Re: [PATCH v2 0/4] perf/x86: Don't write PEBS_ENABLED on KVM transitions
From: Peter Zijlstra
Date: Fri Apr 24 2026 - 08:25:26 EST
On Fri, Apr 24, 2026 at 08:17:42PM +0800, Mi, Dapeng wrote:
>
> On 4/24/2026 12:16 AM, Peter Zijlstra wrote:
> > On Thu, Apr 23, 2026 at 08:03:36AM -0700, Sean Christopherson wrote:
> >> Testing this against our "PEBS_ENABLED is stuck" reproducer is (still) a work
> >> in-progress (largely because the "reproducer" is currently "throw the kernel in
> >> a big test pool"), i.e.

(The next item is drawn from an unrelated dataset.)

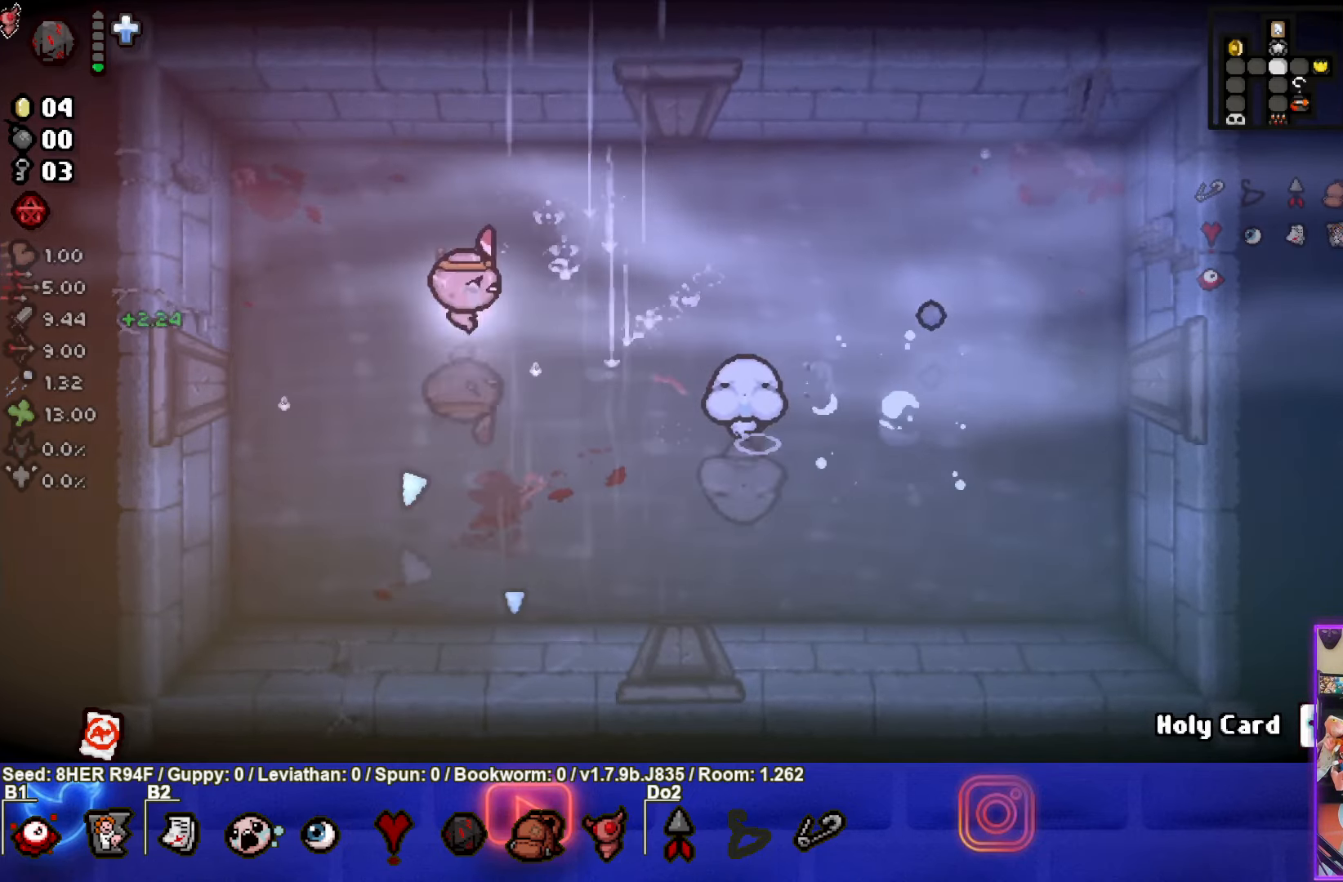
{"buttons": [], "left_stick": "up-left", "events": [[134, "left_stick", "left"], [367, "left_stick", "up-left"], [417, "CIRCLE", "up"]]}
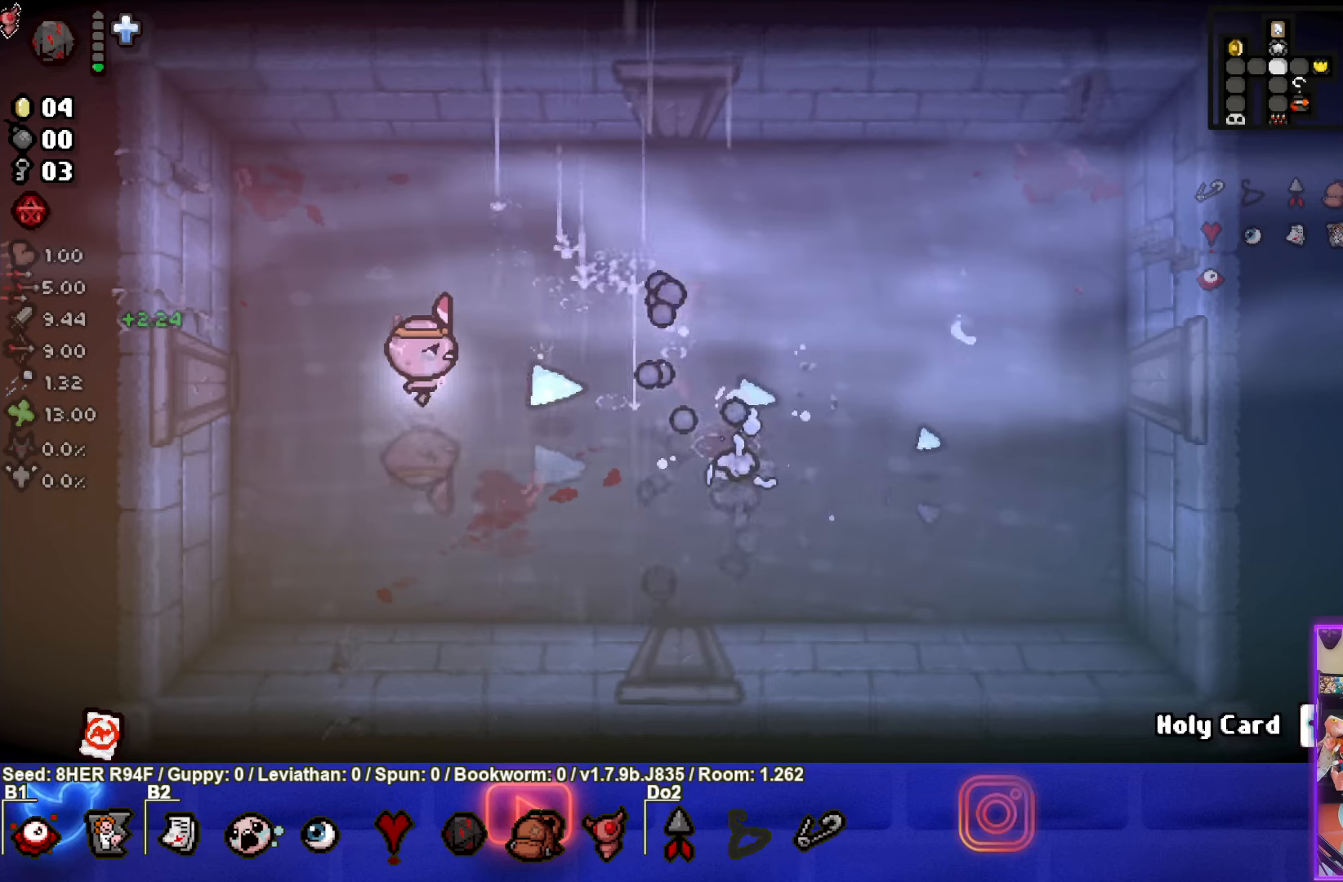
{"buttons": [], "left_stick": "up-right", "events": [[266, "left_stick", "up"], [500, "left_stick", "up-right"]]}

I don't know if this actually resolves the problems we
> >> are seeing. But even if it doesn't fully resolve our woes, it seems like a
> >> no-brainer improvement, and if we're missing something with respect to "stuck"
> >> PEBS_ENABLED, it'd be nice to get feedback/input asap.
> >>
> >> Note, if the throttling theory is correct (which is looking unlikely at the
> >> moment), then there are likely more fixes that need to be done, e.g. for CPUs
> >> without isolation, and/or if PERF_GLOBAL_CTRL can be modified from NMI context
> >> too.
> > Throttle does: pmu->stop() := x86_pmu_stop() -> intel_pmu_disable_event()
> >
> > Which in turn should:
> >
> > x86_pmu_disable_event()
> > wrmsrq(config_base, config & ~EN);
> > x86_pmu_pebs_disable() := intel_pmu_pebs_disable()
> > wrmsr(PEBS_ENABLE, pebs_enabled & ~(1<<idx));
> >
> > So that's just the counter EN bit and PEBS_ENABLED cleared. However, if
> > this is from PMI, then the PMI handler should also update GLOBAL_CTRL --
> > provided it wasn't 0.
> >
> > See intel_pmu_handle_irq():
> >
> > if (pmu_enabled)
> > __intel_pmu_enable_all()
> > wrmsrq(GLOBAL_CTRL, intel_ctrl);
> >
> Yes, currently all valid bits in GLOBAL_CTRL would be set by default on
> Intel platforms. IIUC, this issue looks more like a race condition between
> Perf and KVM.
>
> 1. KVM saves the value of host PEBS_ENABLE before VM-entry.
>
> 2. PMI is triggered and interrupts the upcoming VM-entry. PEBS events are
> throttled and PEBS_ENABLE MSR is updated in the PMI handler, then the KVM
> saved host PEBS_ENABLE value gets stale.
>
> 3. VM entry continues and then the next VM-exit occurs, the stale
> PEBS_ENABLE value is restored.
>
> 4. The PEBS_ENABLE MSR keeps the stale value until next write.
>
> Seems an alternative way to fix this issue is to disable the PMU (Clearing
> GLOBAL_CTRL) before KVM saving the PMU MSRs?
Yes, that would seem a prudent thing to do.